At 6 PM, I changed clothes, got back in my car, and sped to an important business dinner. It lasted until 10 PM, and on the way home, I called my partner by cell phone to debrief him. We were still talking as I pulled into my driveway. Intent on finishing the conversation before I went inside, I stayed in my car. His voice began to break up, so I got out of the car and began walking around to see if I could get a better connection. The next thing I knew, my car was rolling down our lawn, headed straight for a stone wall 30 feet away. Horrified, I began chasing the car as it ran over azaleas, hydrangeas, and rosebushes. At the last possible moment, I reached in and yanked the emergency brake. The car jerked to a halt just two inches from the stone wall.
I believe in the power of metaphor. When I recovered from my shock, the message seemed inescapably clear: I was on the verge of hitting the wall myself, and I had better pay attention. Ironically -- or perhaps appropriately -- I had decided even before the experience that I would write my next column about workaholism. As part of my research, I had arranged to attend a meeting of the only New York City chapter of Workaholics Anonymous. Three days after the encounter with my runaway car, I drove to a church on the Upper West Side of Manhattan at 8 AM -- perhaps predictably, arriving a few minutes late.
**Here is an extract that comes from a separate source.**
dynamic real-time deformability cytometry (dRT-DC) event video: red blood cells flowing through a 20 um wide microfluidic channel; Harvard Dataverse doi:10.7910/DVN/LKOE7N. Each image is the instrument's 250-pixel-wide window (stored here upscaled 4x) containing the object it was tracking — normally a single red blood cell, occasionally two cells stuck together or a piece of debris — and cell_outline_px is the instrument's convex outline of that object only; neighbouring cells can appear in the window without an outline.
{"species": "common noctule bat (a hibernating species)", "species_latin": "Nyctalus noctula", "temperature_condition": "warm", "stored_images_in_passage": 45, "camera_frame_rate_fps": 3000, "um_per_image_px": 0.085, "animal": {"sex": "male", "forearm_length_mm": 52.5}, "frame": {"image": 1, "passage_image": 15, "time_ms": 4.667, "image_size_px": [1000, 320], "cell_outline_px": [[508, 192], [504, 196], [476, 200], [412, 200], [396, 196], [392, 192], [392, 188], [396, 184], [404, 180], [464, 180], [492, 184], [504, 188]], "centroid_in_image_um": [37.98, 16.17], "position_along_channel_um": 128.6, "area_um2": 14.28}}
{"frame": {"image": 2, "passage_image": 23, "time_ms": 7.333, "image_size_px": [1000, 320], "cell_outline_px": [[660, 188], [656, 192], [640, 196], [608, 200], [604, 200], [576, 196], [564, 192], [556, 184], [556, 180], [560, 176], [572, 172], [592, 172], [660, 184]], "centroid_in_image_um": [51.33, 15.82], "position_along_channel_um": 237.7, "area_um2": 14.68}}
There were 4 other people gathered around a basement table. You guessed it: Most workaholics don't have the time to attend meetings. The group's size hasn't changed significantly since its founding a decade ago. Sure enough, as I was leaving, one of the participants turned to me. "Welcome to the French Resistance," he said. "There are 5 million workaholics in New York, and you've just met the only 4 who are in recovery."
It was amusing -- but it may also be true.
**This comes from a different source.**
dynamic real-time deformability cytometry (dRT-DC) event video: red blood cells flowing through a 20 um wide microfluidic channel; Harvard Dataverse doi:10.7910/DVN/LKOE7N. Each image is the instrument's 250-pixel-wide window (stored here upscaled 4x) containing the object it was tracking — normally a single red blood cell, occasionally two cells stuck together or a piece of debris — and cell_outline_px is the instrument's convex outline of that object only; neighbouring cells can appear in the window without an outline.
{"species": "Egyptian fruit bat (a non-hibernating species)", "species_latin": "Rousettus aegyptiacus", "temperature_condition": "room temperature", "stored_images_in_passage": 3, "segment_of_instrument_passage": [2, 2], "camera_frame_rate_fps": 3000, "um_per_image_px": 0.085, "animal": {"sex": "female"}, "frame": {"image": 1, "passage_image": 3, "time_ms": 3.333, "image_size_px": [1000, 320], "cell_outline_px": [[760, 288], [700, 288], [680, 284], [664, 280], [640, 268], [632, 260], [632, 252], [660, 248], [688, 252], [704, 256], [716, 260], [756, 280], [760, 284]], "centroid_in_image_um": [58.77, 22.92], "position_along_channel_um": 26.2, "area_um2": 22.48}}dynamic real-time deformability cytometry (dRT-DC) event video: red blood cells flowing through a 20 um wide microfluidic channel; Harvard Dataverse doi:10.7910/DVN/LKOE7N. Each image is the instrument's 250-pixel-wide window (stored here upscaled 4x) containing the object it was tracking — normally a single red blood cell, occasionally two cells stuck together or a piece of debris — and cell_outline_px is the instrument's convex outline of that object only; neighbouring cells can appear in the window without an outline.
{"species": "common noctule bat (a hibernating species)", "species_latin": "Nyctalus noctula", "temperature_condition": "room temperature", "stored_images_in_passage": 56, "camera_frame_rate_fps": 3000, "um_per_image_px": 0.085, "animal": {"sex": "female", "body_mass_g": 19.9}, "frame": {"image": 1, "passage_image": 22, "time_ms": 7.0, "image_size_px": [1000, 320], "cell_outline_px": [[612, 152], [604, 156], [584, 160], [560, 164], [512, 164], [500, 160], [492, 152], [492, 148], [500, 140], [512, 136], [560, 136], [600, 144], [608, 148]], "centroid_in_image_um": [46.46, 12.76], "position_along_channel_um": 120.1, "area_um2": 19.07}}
"Overwork is this decade's cocaine, the problem without a name," argues psychotherapist Bryan Robinson, author of Chained to the Desk: A Guidebook for Workaholics, Their Partners and Children, and the Clinicians Who Treat Them (New York University Press, 1998). Workaholism, Robinson says, is "an obsessive-compulsive disorder that manifests itself through self-imposed demands, an inability to regulate work habits, and an over-indulgence in work -- to the exclusion of most other life activities." The clearest indication, he argues, is simply the inability to turn work off. Robinson suggests that as much as 25% of the population qualify as workaholics -- which would make the syndrome by far the country's most common addiction. Moreover, Americans now work an average of 46 hours per week (52 hours per week if you include work at home), which is more than the citizens of any other country in the world.
I have been writing about this issue for two decades, in large part to try to get a handle on it in my own life. In 1983, I wrote an article called "Second Thoughts About Having It All," at a time when my wife and many of our married friends felt more and more overwhelmed raising young children while also keeping up two busy careers. In 1988, I wrote a story about what I called "acceleration syndrome," describing what I saw as people's growing addiction to the speed, intensity, and relentless activity of their lives. In 1995, I wrote a book, What Really Matters: Searching for Wisdom in America (Bantam Books, 1995), about people who were seeking something deeper and more meaningful in their lives. And of course, the columns I write for Fast Company focus on the ways that people are now trying to balance their work with the rest of their lives.
What I have never faced, I think, is the degree to which work truly is my drug of choice -- and how much I live in its thrall. Let's be clear: It doesn't make sense to equate alcoholism with workaholism. There is absolutely nothing salutary, for one's self or for others, about drinking to excess. Working to excess may have many insidious consequences, but it can also result in great productivity -- and may even lead to major breakthroughs.